Organisations` data volumes are growing at an average of 60% a year, and an increasing number of companies are showing concern over regulatory compliance, which demands that they store more data, for longer, and manage the process.
Solution marketing manager for former Veritas - now Symantec - Adrian Groeneveld said at a storage briefing in Johannesburg this week that organisations need to understand who is storing what data when and where, and apply controls and rules that will deliver business benefits.
"The need for effective data protection is growing and will continue to grow, and ever-increasing data volumes are demanding new approaches to data protection. Today`s challenges are to manage more with less," Groeneveld said.
Drive Control Corporation product manager Gareth de Laporte stated that businesses are recognising the need for solutions that expand beyond point solutions and deliver business benefits across the enterprise, particularly in the storage arena, where there is an intrinsic link between solutions that offer storage resource management, backup and replication - a form of disaster recovery.

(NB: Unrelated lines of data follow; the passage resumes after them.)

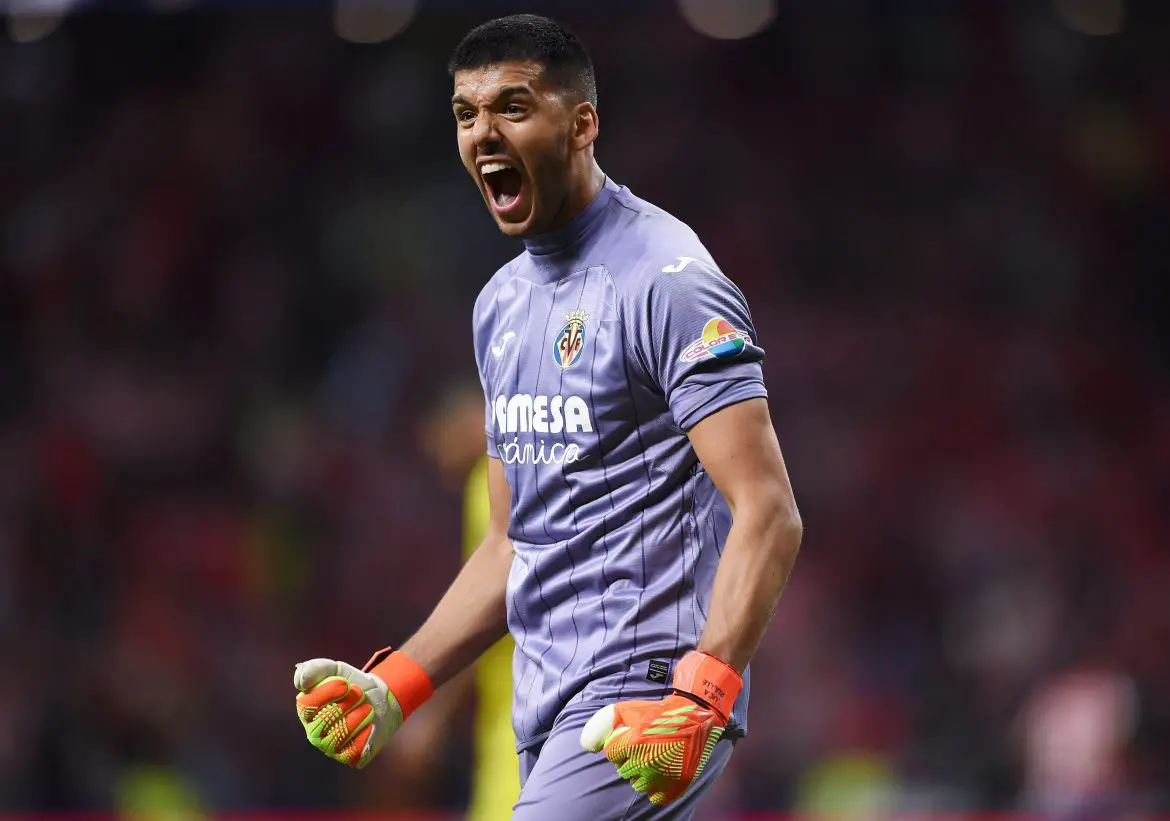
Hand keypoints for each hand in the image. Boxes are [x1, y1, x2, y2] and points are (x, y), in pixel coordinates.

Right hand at [293, 658, 402, 768]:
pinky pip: (354, 749)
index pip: (307, 705)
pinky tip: (370, 724)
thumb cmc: (353, 686)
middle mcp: (314, 732)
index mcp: (306, 710)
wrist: (380, 701)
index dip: (328, 692)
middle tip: (360, 694)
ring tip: (367, 708)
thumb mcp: (336, 670)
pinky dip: (365, 733)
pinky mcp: (348, 756)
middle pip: (324, 720)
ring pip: (339, 735)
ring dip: (358, 717)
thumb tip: (300, 681)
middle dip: (347, 703)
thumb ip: (315, 669)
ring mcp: (330, 747)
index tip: (346, 684)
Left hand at [579, 650, 742, 805]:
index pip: (611, 754)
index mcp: (634, 743)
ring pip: (637, 784)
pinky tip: (660, 773)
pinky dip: (656, 787)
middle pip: (623, 771)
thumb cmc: (658, 713)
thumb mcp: (629, 709)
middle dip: (629, 760)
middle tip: (644, 748)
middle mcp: (646, 762)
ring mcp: (662, 777)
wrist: (695, 718)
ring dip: (641, 774)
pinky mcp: (675, 787)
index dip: (619, 746)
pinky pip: (654, 796)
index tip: (630, 740)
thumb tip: (587, 746)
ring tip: (652, 759)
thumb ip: (604, 723)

"End-users do not yet fully understand how to manage data and this is costing them up to four times more than it does to simply acquire yet more storage technology to meet their exploding data storage needs," De Laporte said.
"The data and storage management strategy of an organisation needs to be revamped in light of the availability of new, affordable storage solutions that cater for ease of data management rather than just provide more or greater storage capacity."

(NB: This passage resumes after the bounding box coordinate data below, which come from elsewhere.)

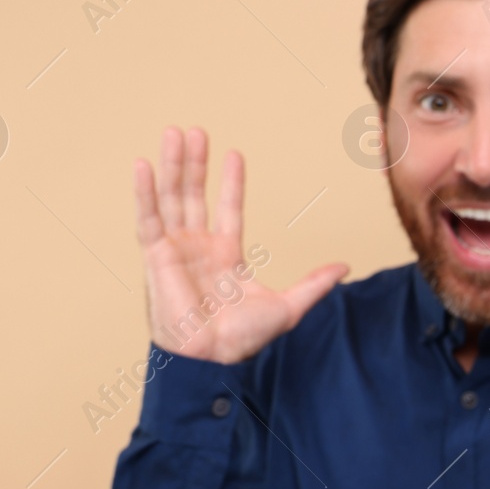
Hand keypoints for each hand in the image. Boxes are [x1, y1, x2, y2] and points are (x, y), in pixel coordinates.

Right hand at [134, 126, 347, 364]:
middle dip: (195, 164)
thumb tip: (344, 268)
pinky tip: (145, 164)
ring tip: (175, 132)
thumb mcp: (288, 306)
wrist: (214, 356)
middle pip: (195, 195)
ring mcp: (176, 249)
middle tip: (196, 132)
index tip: (234, 155)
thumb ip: (314, 284)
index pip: (228, 209)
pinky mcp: (156, 256)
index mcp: (226, 256)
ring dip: (173, 166)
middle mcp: (198, 248)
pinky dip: (145, 192)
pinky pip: (148, 218)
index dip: (231, 183)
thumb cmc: (243, 339)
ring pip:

He added that indiscriminate downloading and storage impacts scarce resources, as well as network availability and the uptime of critical applications.
"A holistic view must be taken, leveraging advances in storage technology that enable simplified and remote management, and enable businesses to extend the life of their current storage technology investments."
He said a combination of storage solutions with the right criteria can assist to resolve many of the glaring challenges being faced by SMEs and corporates alike.
An integrated approach to creating and enforcing a data strategy, which incorporates controls and limitation, has become critical in a business environment where the sheer volume of data has made data management and retrieval unwieldy, representing a significant threat to business enablement, De Laporte said.
He said it has never been more relevant to take stock of the solutions available.